Illustration of Rogue or Denial-of-Service and Resource Exhaustion. (Created by DALL-E)

MCP servers handle complex workflows that often involve multiple tools and large context payloads. Attackers can exploit this by flooding the server with oversized prompts, recursive tool calls, or repetitive requests designed to consume excessive CPU, memory, and API resources. This leads to performance degradation or a complete outage.

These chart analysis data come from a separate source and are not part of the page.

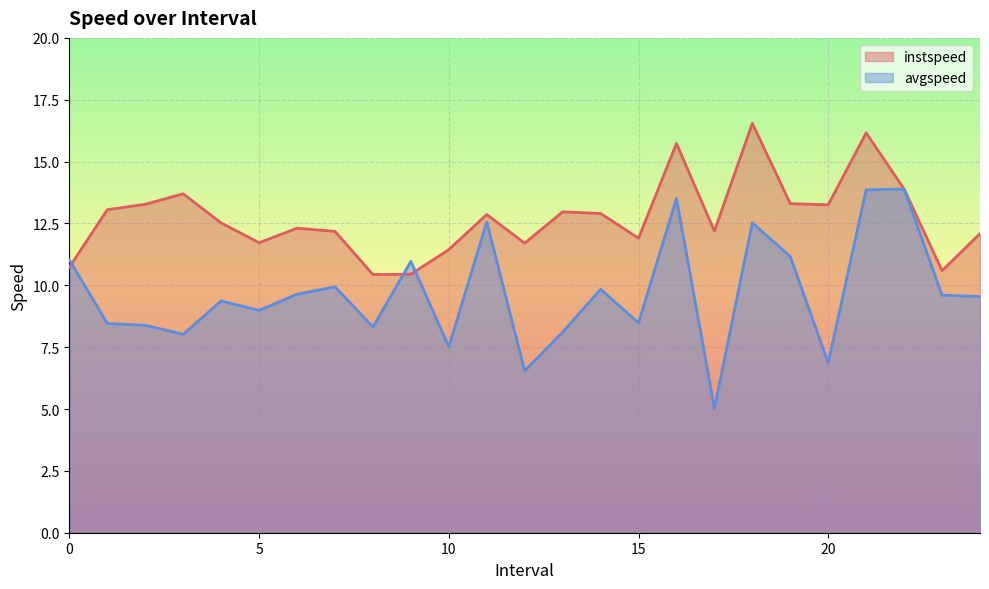

What is the spread (max minus min) of values at 7.0?

2.2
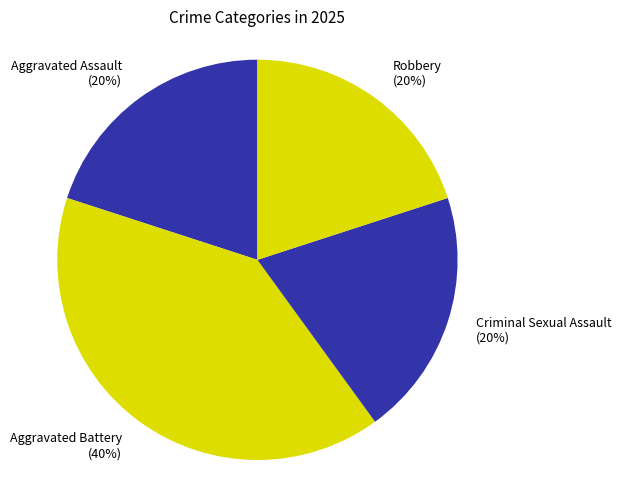

Is it true that Criminal Sexual Assault is 34% of the pie?

False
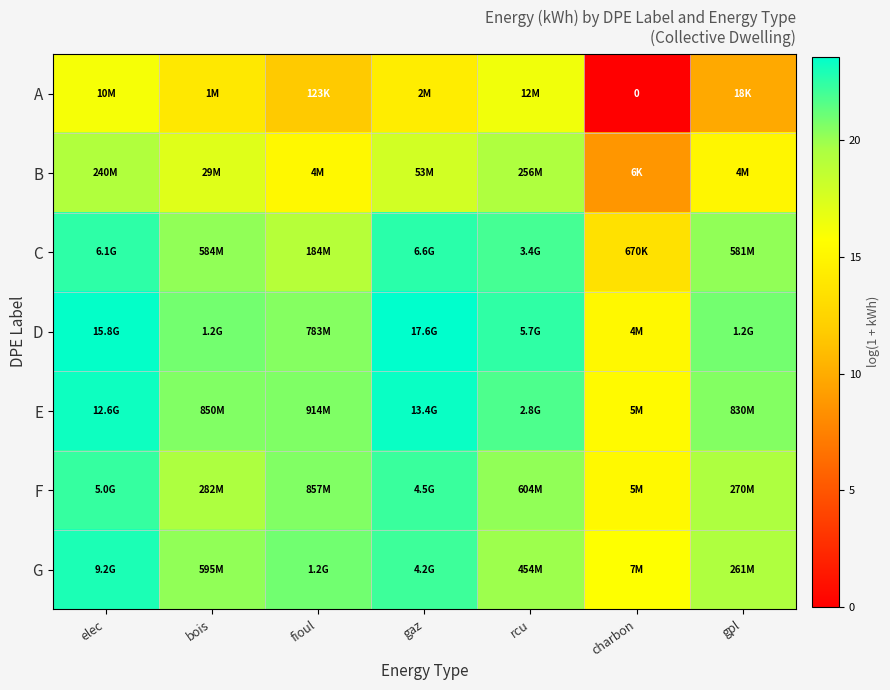

What is the difference between the maximum and minimum values in the G series?

7.2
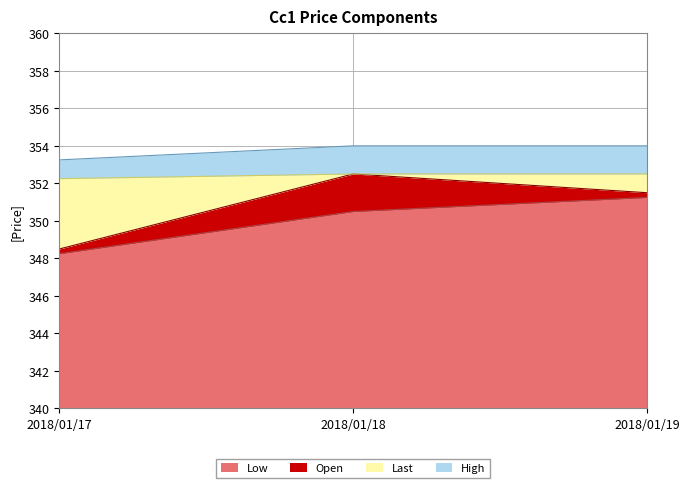

True or false: Low has a value of 561.5 at 2018/01/19.

False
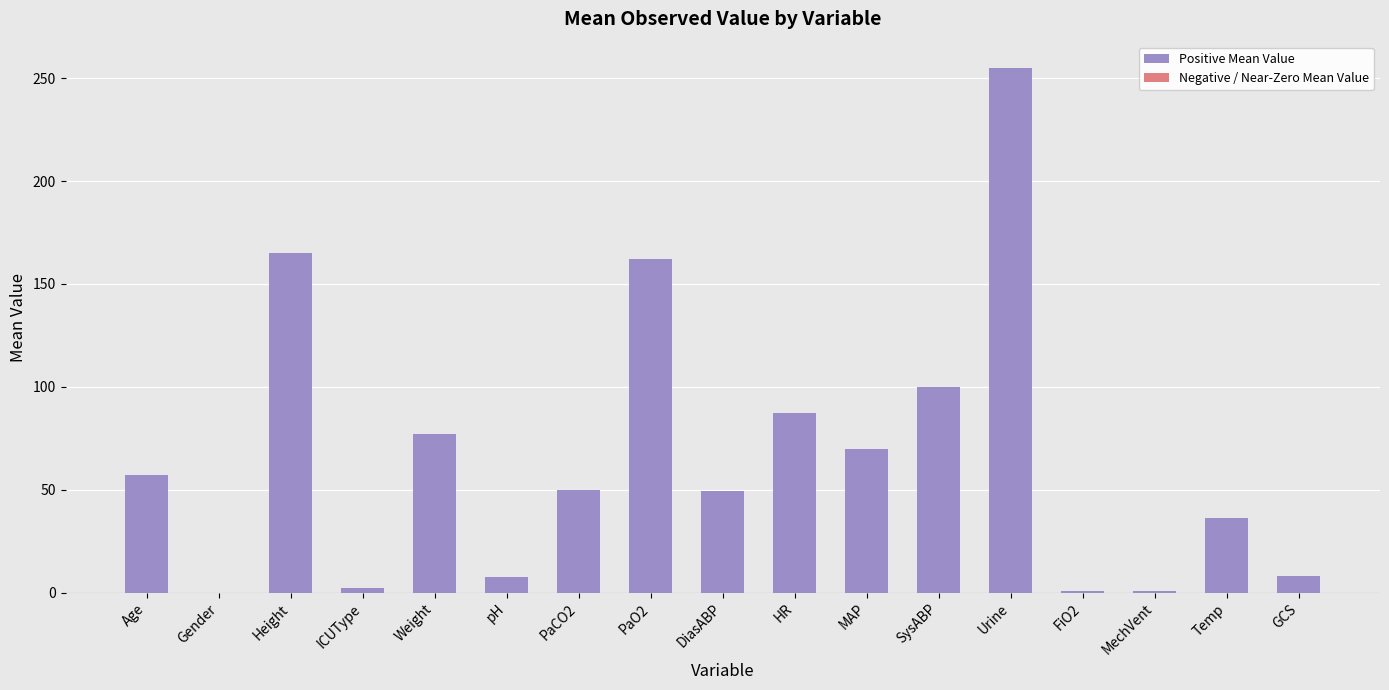

The chart shows a value of 46.7 at HR. True or false?

False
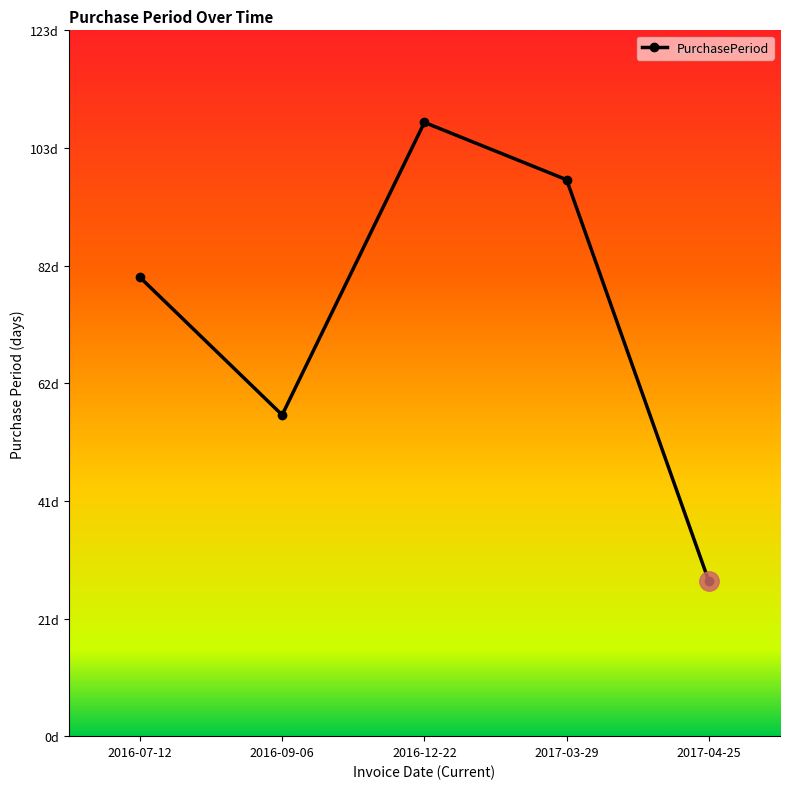

Is this an area chart (filled region under the line)?

No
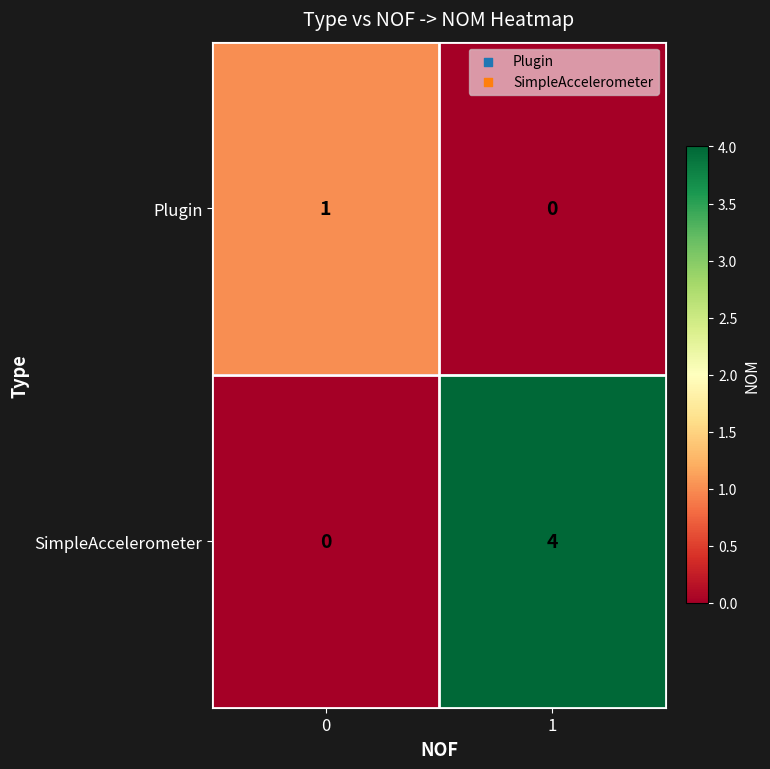

What is the spread (max minus min) of values at 0?

1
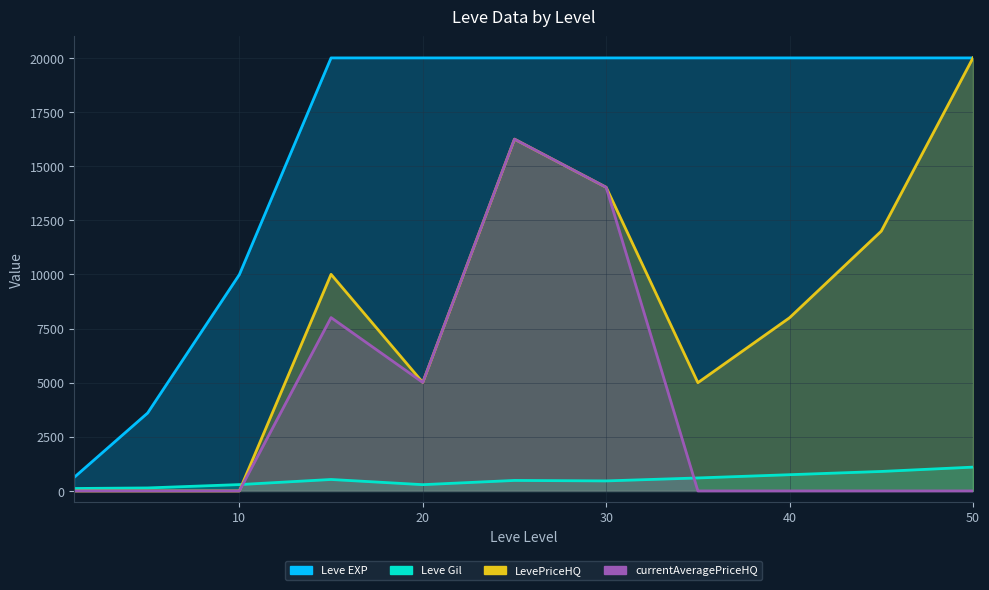

How many currentAveragePriceHQ values are between 0 and 8006?

9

In some cases, attackers target costly operations, such as AI inference tasks or premium API calls, to trigger a Denial-of-Wallet attack. This tactic may not take systems offline but can generate unexpected financial losses through inflated compute or API usage. Both forms of attack disrupt operations and can impact service availability for critical workflows.

Mitigation

  • Apply rate limiting and throttle requests per client or user.
  • Implement per-task timeouts and concurrency limits for workflows.
  • Use circuit breakers to terminate runaway or recursive tasks.
  • Monitor for abnormal traffic patterns or resource spikes.
  • Deploy autoscaling with budget caps to reduce financial risk.

Conclusion

MCP is reshaping how AI agents integrate with security workflows, but with great power comes significant risk. Unlike traditional APIs, MCP servers execute complex, chained tasks—sometimes with system-level privileges. That makes them a high-value target for attackers.

By addressing the top risks—authentication gaps, malicious MCP servers, injection attacks, misconfigurations, and more—you can ensure that MCP remains a force multiplier rather than a liability.

The key takeaway: Treat MCP servers like critical infrastructure. Apply strong identity, access controls, sandboxing, and monitoring. And remember—every “AI action” is a potential attack surface.